===== DATA FOR REVIEW

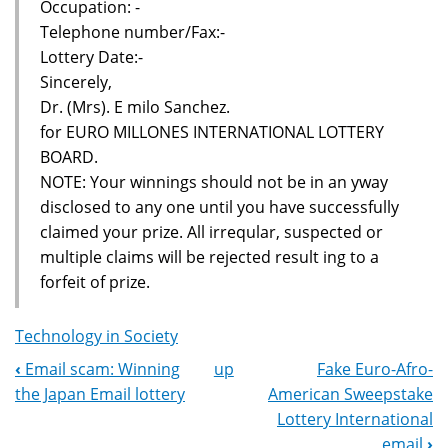
Occupation: -
Telephone number/Fax:-
Lottery Date:-
Sincerely,
Dr. (Mrs). E milo Sanchez.
for EURO MILLONES INTERNATIONAL LOTTERY
BOARD.
NOTE: Your winnings should not be in an yway
disclosed to any one until you have successfully
claimed your prize. All irreqular, suspected or
multiple claims will be rejected result ing to a
forfeit of prize.
Technology in Society
‹
Email scam: Winning
up
Fake Euro-Afro-
Book
the Japan Email lottery
American Sweepstake
Navigation
Lottery International
email
›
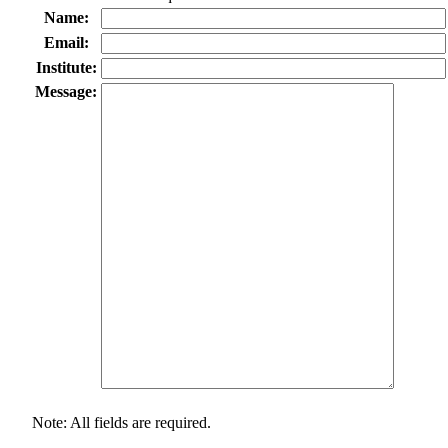
Name:
Email:
Institute:
Message:
Note: All fields are required.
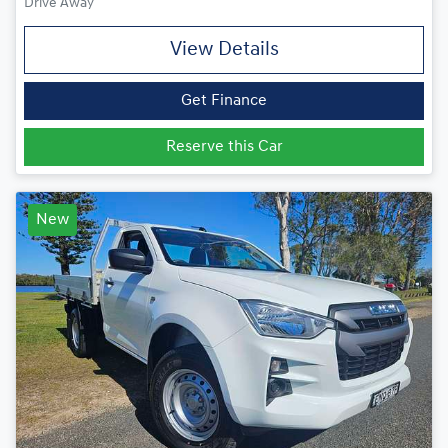
Drive Away
View Details
Get Finance
Reserve this Car
New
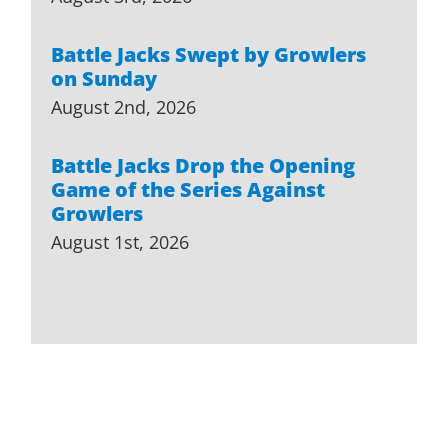
Battle Jacks Swept by Growlers
on Sunday
August 2nd, 2026
Battle Jacks Drop the Opening
Game of the Series Against
Growlers
August 1st, 2026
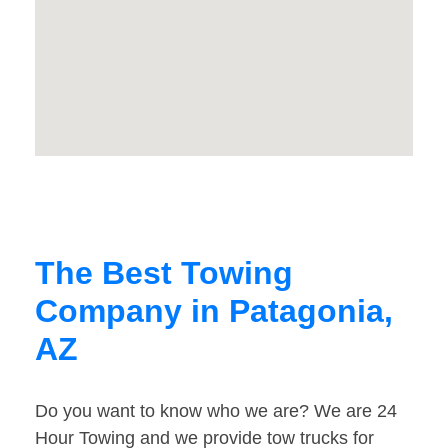
The Best Towing
Company in Patagonia,
AZ
Do you want to know who we are? We are 24
Hour Towing and we provide tow trucks for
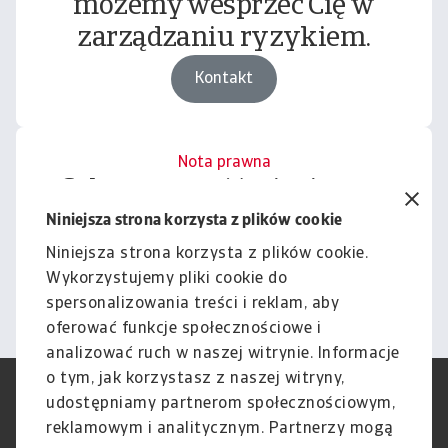
możemy wesprzeć Cię w
zarządzaniu ryzykiem.
Kontakt
Nota prawna
Cała zawartość tej witryny
podlega naszemu wyłączeniu
Niniejsza strona korzysta z plików cookie
odpowiedzialności.
Niniejsza strona korzysta z plików cookie.
Wykorzystujemy pliki cookie do
Informacje
spersonalizowania treści i reklam, aby
oferować funkcje społecznościowe i
analizować ruch w naszej witrynie. Informacje
o tym, jak korzystasz z naszej witryny,
RODO
Polityka Prywatności
udostępniamy partnerom społecznościowym,
Informacje o plikach cookie
Polityka Speak Up
reklamowym i analitycznym. Partnerzy mogą
Phishing i Bezpieczeństwo
Nota prawna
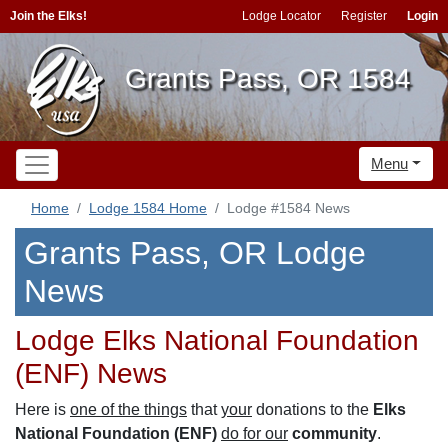
Join the Elks!
Lodge Locator
Register
Login
Grants Pass, OR 1584
Menu
Home
Lodge 1584 Home
Lodge #1584 News
Grants Pass, OR Lodge
News
Lodge Elks National Foundation
(ENF) News
Here is
one of the things
that
your
donations to the
Elks
National Foundation (ENF)
do for our
community
.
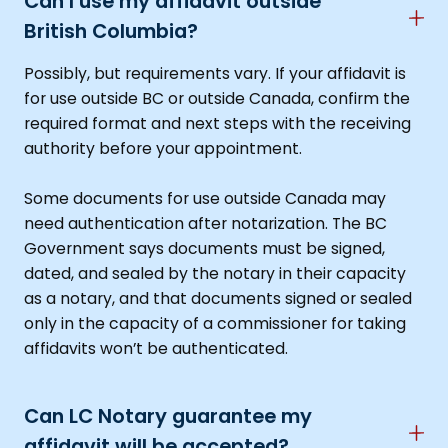
Can I use my affidavit outside
British Columbia?
Possibly, but requirements vary. If your affidavit is
for use outside BC or outside Canada, confirm the
required format and next steps with the receiving
authority before your appointment.
Some documents for use outside Canada may
need authentication after notarization. The BC
Government says documents must be signed,
dated, and sealed by the notary in their capacity
as a notary, and that documents signed or sealed
only in the capacity of a commissioner for taking
affidavits won’t be authenticated.
Can LC Notary guarantee my
affidavit will be accepted?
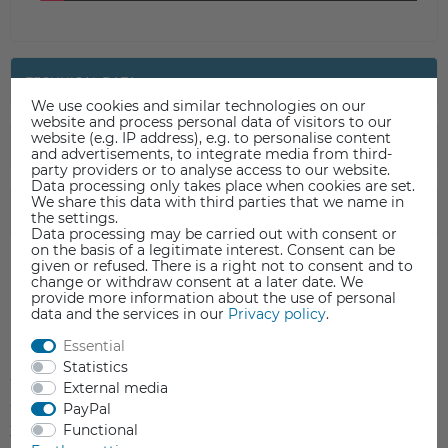
TECHNICAL DATA
We use cookies and similar technologies on our
website and process personal data of visitors to our
website (e.g. IP address), e.g. to personalise content
DATA SHEET
and advertisements, to integrate media from third-
party providers or to analyse access to our website.
Data processing only takes place when cookies are set.
We share this data with third parties that we name in
SAFETY INFORMATION
the settings.
Data processing may be carried out with consent or
on the basis of a legitimate interest. Consent can be
given or refused. There is a right not to consent and to
change or withdraw consent at a later date. We
provide more information about the use of personal
data and the services in our
Privacy policy
.
Item reviews
(0)
Essential
Statistics
5
0
External media
4
0
PayPal
Functional
3
0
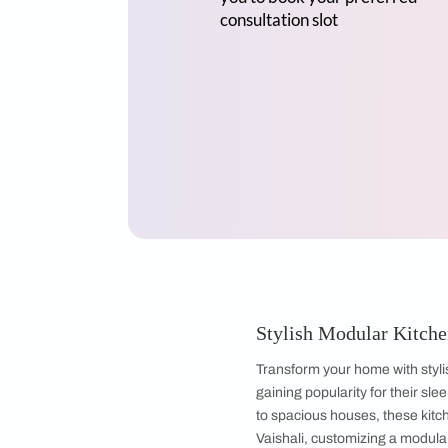
Mr Sriram
3BHK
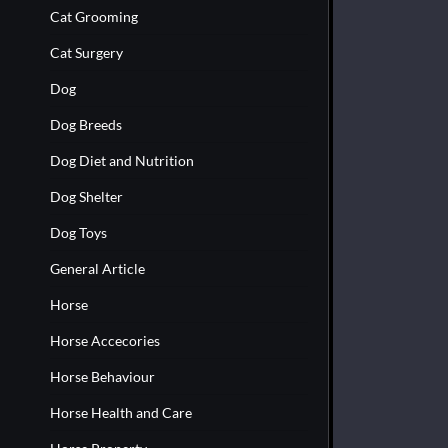
Cat Grooming
Cat Surgery
Dog
Dog Breeds
Dog Diet and Nutrition
Dog Shelter
Dog Toys
General Article
Horse
Horse Accecories
Horse Behaviour
Horse Health and Care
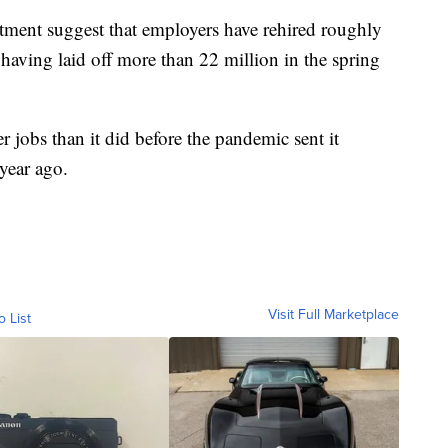
tment suggest that employers have rehired roughly
r having laid off more than 22 million in the spring
r jobs than it did before the pandemic sent it
 year ago.
Visit Full Marketplace
o List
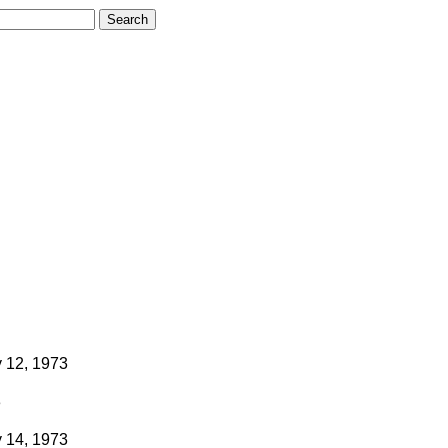
 12, 1973
3
 14, 1973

==========

== PROBLEM REQUIREMENTS ==
Quote the records above exactly, from the first line through the line containing "National Foundation (ENF)", and leave out the pictures.

== WRITTEN RESPONSE ==
Occupation: -
Telephone number/Fax:-
Lottery Date:-
Sincerely,
Dr. (Mrs). E milo Sanchez.
for EURO MILLONES INTERNATIONAL LOTTERY
BOARD.
NOTE: Your winnings should not be in an yway
disclosed to any one until you have successfully
claimed your prize. All irreqular, suspected or
multiple claims will be rejected result ing to a
forfeit of prize.
Technology in Society
‹
Email scam: Winning
up
Fake Euro-Afro-
Book
the Japan Email lottery
American Sweepstake
Navigation
Lottery International
email
›
Name:
Email:
Institute:
Message:
Note: All fields are required.
Drive Away
View Details
Get Finance
Reserve this Car
New
Battle Jacks Swept by Growlers
on Sunday
August 2nd, 2026
Battle Jacks Drop the Opening
Game of the Series Against
Growlers
August 1st, 2026
The Best Towing
Company in Patagonia,
AZ
Do you want to know who we are? We are 24
Hour Towing and we provide tow trucks for
możemy wesprzeć Cię w
zarządzaniu ryzykiem.
Kontakt
Nota prawna
Cała zawartość tej witryny
podlega naszemu wyłączeniu
Niniejsza strona korzysta z plików cookie
odpowiedzialności.
Niniejsza strona korzysta z plików cookie.
Wykorzystujemy pliki cookie do
Informacje
spersonalizowania treści i reklam, aby
oferować funkcje społecznościowe i
analizować ruch w naszej witrynie. Informacje
o tym, jak korzystasz z naszej witryny,
RODO
Polityka Prywatności
udostępniamy partnerom społecznościowym,
Informacje o plikach cookie
Polityka Speak Up
reklamowym i analitycznym. Partnerzy mogą
Phishing i Bezpieczeństwo
Nota prawna
Join the Elks!
Lodge Locator
Register
Login
Grants Pass, OR 1584
Menu
Home
Lodge 1584 Home
Lodge #1584 News
Grants Pass, OR Lodge
News
Lodge Elks National Foundation
(ENF) News
Here is
one of the things
that
your
donations to the
Elks
National Foundation (ENF)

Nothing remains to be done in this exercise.